>>7411
May have stumbled across a way to find some factor records for trivial cases using only e and d (or at the very least confirmed an avenue worth exploring).
Pics attached are annotated matrix views showing side by side -f and e columns for c85, c145, c287, and c459. All records are included for c85 and c145, while only matching factor records are shown for the others.
In (e,1), we know that f = (x+n)(x+n), or sqrt(f) = x+n. And because n=1, x can always be expressed in terms of f as x = sqrt(f) - 1.
These small number test cases seem to indicate that there is a relationship between records where a record lower in the column can be found at d = sqrt(f).
For the c145 example where the starting x+n = 72, a corresponding record in (e,1) with the same x+n is found at {1:1:2592:71:2521:2665}. At this record, f = 5184 and sqrt(f) = 72.
Lower down in (e,1), we find the record {1:1:72:11:61:85} where d = 72, the same value as the previous record's sqrt(f). The resulting (x+n)(x+n) from this record is then used to solve the problem.

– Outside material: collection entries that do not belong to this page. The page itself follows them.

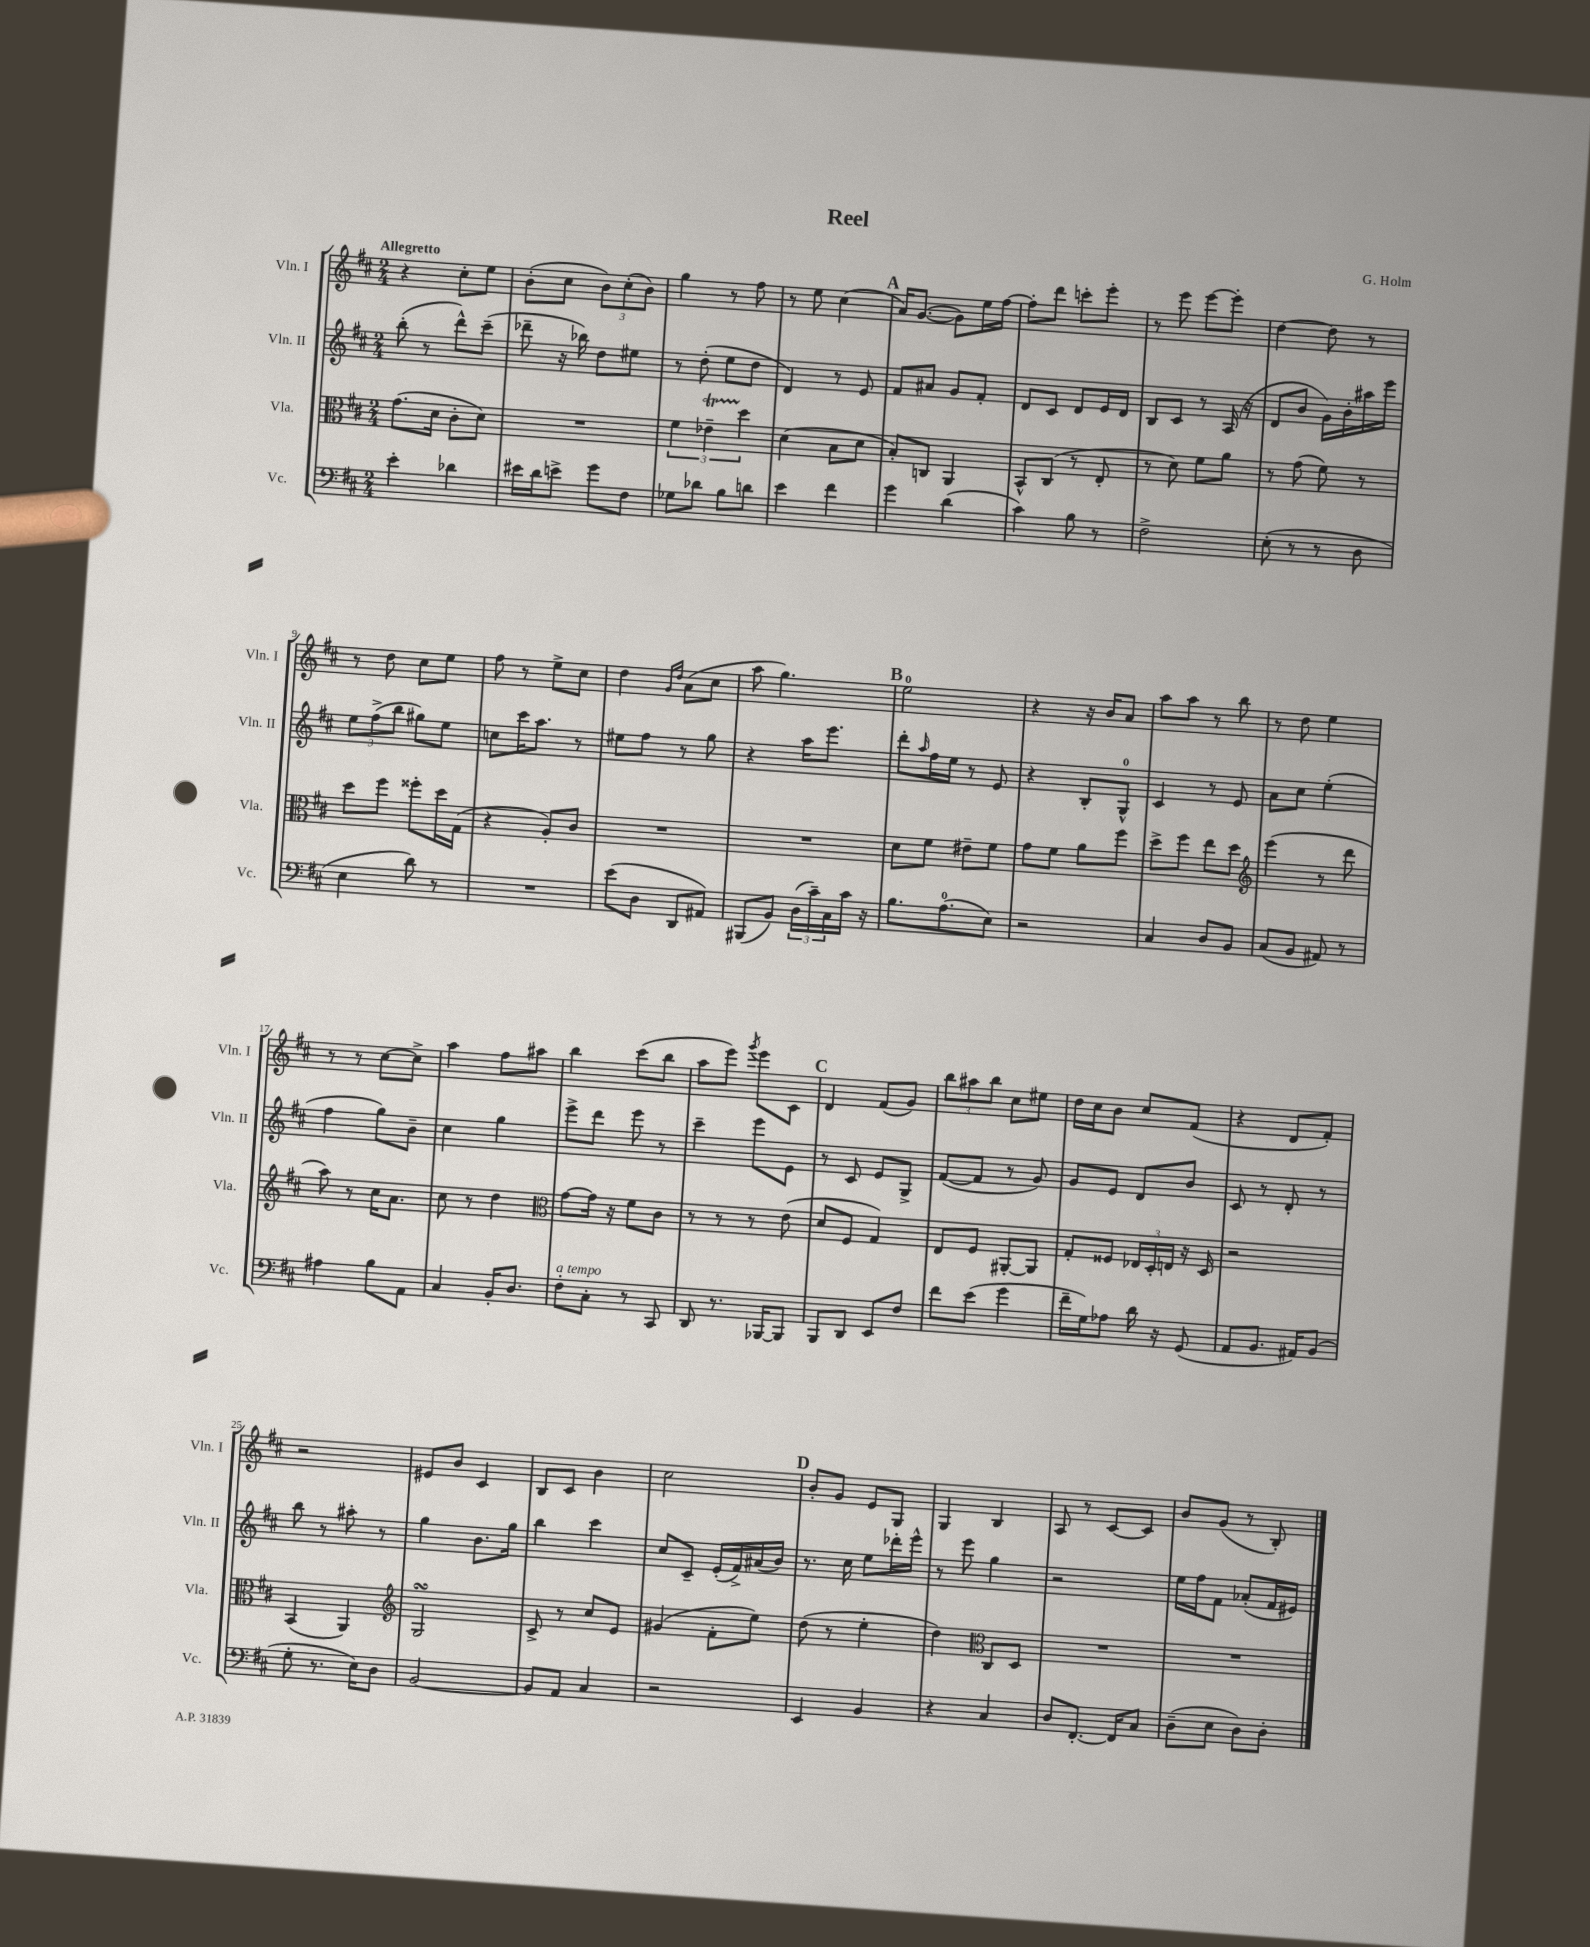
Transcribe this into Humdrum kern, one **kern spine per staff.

**kern	**kern	**kern	**kern
*part4	*part3	*part2	*part1
*staff4	*staff3	*staff2	*staff1
*I"Vc.	*I"Vla.	*I"Vln. II	*I"Vln. I
*I'Vc.	*I'Vla.	*I'Vln. II	*I'Vln. I
*clefF4	*clefC3	*clefG2	*clefG2
*k[f#c#]	*k[f#c#]	*k[f#c#]	*k[f#c#]
*M2/4	*M2/4	*M2/4	*M2/4
=1	=1	=1	=1
!	!	!	!LO:TX:a:B:t=Allegretto
4e'\	(8.g\L	(8bb'\	4r
.	.	8r	.
.	16d\Jk	.	.
4d-X\	8c#'\L	8ddd^^\L)	8cc#'\L
.	8d\J)	(8ccc#~\J	8ee\J
=2	=2	=2	=2
16e#X\LL	2r	8ddd-X~\	(8b'\L
16d\J	.	.	.
8en^\J	.	16r	8cc#\J
.	.	16bb-X\)	.
8g\L	.	8dd\L	12b\L)
.	.	.	(12cc#'\
8F#\J	.	8ee#X\J	.
.	.	.	12b\J)
=3	=3	=3	=3
8G-X\L	6f#\	8r	4gg\
8d-X\J	.	(8dd'\	.
.	6e-XT~\	.	.
8B\L	.	8ee\L	8r
.	6dd\	.	.
8dn\J	.	8dd\J	8ff#\
=4	=4	=4	=4
4e\	(4d\	4d/)	8r
.	.	.	8ee\
4f#\	8B\L	8r	(4cc#\
.	8d\J	8e/	.
!!LO:REH:place=s1:t=A
=5	=5	=5	=5
4g\	8B'/L)	8f#/L	16a/KL)
.	.	.	([8.g/J
.	8Cn/J	8a#X/J	.
(4d\	4AA/	8g/L	8g\L])
.	.	8f#'/J	16ee\L
.	.	.	[16ff#\JJ
=6	=6	=6	=6
4c#\)	8BB^^/L	8d/L	8ff#'\L]
.	(8C#/J	8c#/J	8ddd\J
8B\	8r	8d/L	8cccn'\L
8r	8E'/	16e/L	8eee'\J
.	.	16d/JJ	.
=7	=7	=7	=7
2F#^\	8r	8B/L	8r
.	8d\)	8c#/J	8eee\
.	8f#\L	8r	[8eee\L
.	8a\J	(16A/	8eee'\J]
.	.	16r	.
=8	=8	=8	=8
(8E'\	8r	8d/L	[4dd\
8r	(8g\	8b/J	.
8r	8f#\)	16g\LL)	8dd\]
.	.	16b'\	.
8D\	8r	16aa#X\	8r
.	.	16eee\JJ	.
!!LO:LB:g=z
=9	=9	=9	=9
4E\	8dd\L	12ee\L	8r
.	.	(12ff#^\	.
.	8ff#\J	.	8dd\
.	.	12bb\J	.
8d\)	8ff##X'\L	8gg#X\L)	8cc#\L
8r	16dd\L	8ee\J	8ee\J
.	(16G\JJ	.	.
=10	=10	=10	=10
2r	4r	8ccn\L	8ff#\
.	.	16ccc#\K	8r
.	.	8.aa\J	.
.	8A'/L)	.	8ee^\L
.	8c#/J	8r	8cc#\J
=11	=11	=11	=11
(8e\L	2r	8ee#X\L	4dd\
8D\J	.	8ff#\J	.
.	.	.	16qqg/LL
.	.	.	16qqdd/JJ
8DD/L	.	8r	(8a\L
8AA#X/J)	.	8gg\	8cc#\J
=12	=12	=12	=12
(8BBB#X/L	2r	4r	8aa\
8BB/J)	.	.	4.gg\)
(24D\LL	.	16aa\KL	.
24c#~\)	.	.	.
.	.	8.eee\J	.
24C#\	.	.	.
16c#\JJ	.	.	.
16r	.	.	.
!!LO:REH:place=s1:t=B
=13	=13	=13	=13
8.B\L	8d\L	8ddd'\L	2ee\
.	.	16qqaa/	.
.	8f#\J	16ff#\L	.
(8.A\	.	16ee\JJ	.
.	8e#X~\L	8r	.
8E\J)	8f#\J	8e/	.
=14	=14	=14	=14
2r	8g\L	4r	4r
.	8f#\J	.	.
.	8a\L	8B'/L	16r
.	.	.	16b/KL
.	8ff#\J	8G^^/J	8a/J
=15	=15	=15	=15
4C#/	8dd^\L	4c#/	8aa\L
.	8ff#\J	.	8aa\J
8D/L	8ee\L	8r	8r
8BB/J	8dd\J	8e/	8bb\
=16	=16	=16	=16
*	*clefG2	*	*
(8C#/L	(4eee\	8a\L	8r
8BB/J	.	8cc#\J	8dd\
8AA#X/)	8r	(4ee'\	4ee\
8r	8ddd\	.	.
!!LO:LB:g=z
=17	=17	=17	=17
4A#X\	8aa\)	4ff#\	8r
.	8r	.	8r
8B\L	16cc#\KL	8gg\L)	[8cc#\L
.	8.a\J	.	.
8AA\J	.	8b~\J	8cc#^\J]
=18	=18	=18	=18
4C#/	8cc#\	4cc#\	4aa\
.	8r	.	.
16BB'/KL	4dd\	4gg\	8ff#\L
8.D/J	.	.	.
.	.	.	8aa#X\J
=19	=19	=19	=19
*	*clefC3	*	*
!LO:TX:a:i:t=a tempo	!	!	!
8F#'\L	[8g\L	8eee^\L	4bb\
8C#'\J	16g\Jk]	8ddd\J	.
.	16r	.	.
8r	8f#\L	8eee\	(8ccc#\L
8CC#/	8c#\J	8r	8bb\J
=20	=20	=20	=20
8DD/	8r	4ccc#~\	8aa\L
8.r	8r	.	8eee\J)
.	.	.	8qggg/
.	8r	8eee\L	8eee\L
[16BBB-X/KL	.	.	.
8BBB-/J]	(8e\	8e\J	8c#\J
!!LO:REH:place=s1:t=C
=21	=21	=21	=21
8BBB/L	8d/L	8r	4d/
8DD/J	8F#/J	8c#/	.
8EE/L	4G/)	8e/L	(8f#/L
8F#/J	.	8G^/J	8g/J)
=22	=22	=22	=22
8f#\L	8E/L	([8f#/L	12bb\L
.	.	.	12aa#X\
(8e\J	8F#/J	8f#/J]	.
.	.	.	12bb\J
4g\	[8AA#X'/L	8r	8cc#\L
.	8AA#/J]	8g/)	8ee#X\J
=23	=23	=23	=23
16f#~\LL	8G'/L	8g/L	16dd\LL
16G\J)	.	.	16cc#\J
8A-X\J	8F##X/J	8e/J	8b\J
16d\	24E-X/LL	8d/L	8cc#/L
.	24D'/	.	.
16r	.	.	.
.	24En/JJ	.	.
(8GG/	16r	8b/J	(8f#/J
.	16D/	.	.
=24	=24	=24	=24
8AA/L	2r	8c#/	4r
8.BB/J	.	8r	.
.	.	8d'/	8d/L
16AA#X/KL)	.	.	.
(8BB/J	.	8r	8f#'/J)
!!LO:LB:g=z
=25	=25	=25	=25
8G'\	(4BB/	8bb\	2r
8.r	.	8r	.
.	4AA/)	8aa#X'\	.
16E\KL)	.	.	.
8D\J	.	8r	.
=26	=26	=26	=26
*	*clefG2	*	*
[2BB/	2GsSSs/	4gg\	8e#X/L
.	.	.	8b/J
.	.	8.b\L	4c#/
.	.	16gg\Jk	.
=27	=27	=27	=27
8BB/L]	8c#^/	4bb\	8B/L
8AA/J	8r	.	8c#/J
4C#/	8cc#/L	4ccc#\	4b\
.	8e/J	.	.
=28	=28	=28	=28
2r	(4g#X/	8cc#/L	2cc#\
.	.	8c#~/J	.
.	8f#'\L	(16e'/LL	.
.	.	16f#^/)	.
.	8ee\J)	(16a#X/	.
.	.	16b/JJ)	.
!!LO:REH:place=s1:t=D
=29	=29	=29	=29
4EE/	(8dd\	8.r	8b'/L
.	8r	.	8g/J
.	.	16cc#\	.
4BB/	4ee'\	8ee\L	8e/L
.	.	16ddd-X'\L	8G/J
.	.	16eee^^\JJ	.
=30	=30	=30	=30
4r	4dd\)	8r	4G/
.	.	8eee\	.
*	*clefC3	*	*
4C#/	8C#/L	4gg\	4B/
.	8D/J	.	.
=31	=31	=31	=31
8D/L	2r	2r	8A/
[8.FF#'/J	.	.	8r
.	.	.	[8c#/L
16FF#/KL]	.	.	.
8C#/J	.	.	8c#/J]
=32	=32	=32	=32
(8D~\L	2r	16ee\LL	8b/L
.	.	16ff#\J	.
8E\J	.	8f#\J	(8g/J
8D\L)	.	(8a-X'/L	8r
8D'\J	.	16f#/L	8B'/)
.	.	16e#X/JJ)	.
==	==	==	==
*-	*-	*-	*-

For c85, however, this jumping by d = sqrt(f) requires an extra iteration.
Starting at {-15:1:874:41:833:917}, f=1764, we calculate the lower d value as sqrt(1764) = 42 and jump down to {-15:1:42:9:33:53}, f=100. If a solution isn't found, we repeat the calculation for the next lower d as sqrt(100) = 10, and jump down to {-15:1:10:5:5:17}, f=36.
For c287 - similar to c145 - a solution can be found in a single calculation using d = sqrt(f) where f is the (x+n)(x+n) from the starting 1,c record.
And for c459, this method finds 3 out of the 4 factor records. d value jumps from 26229 -229 -> 21.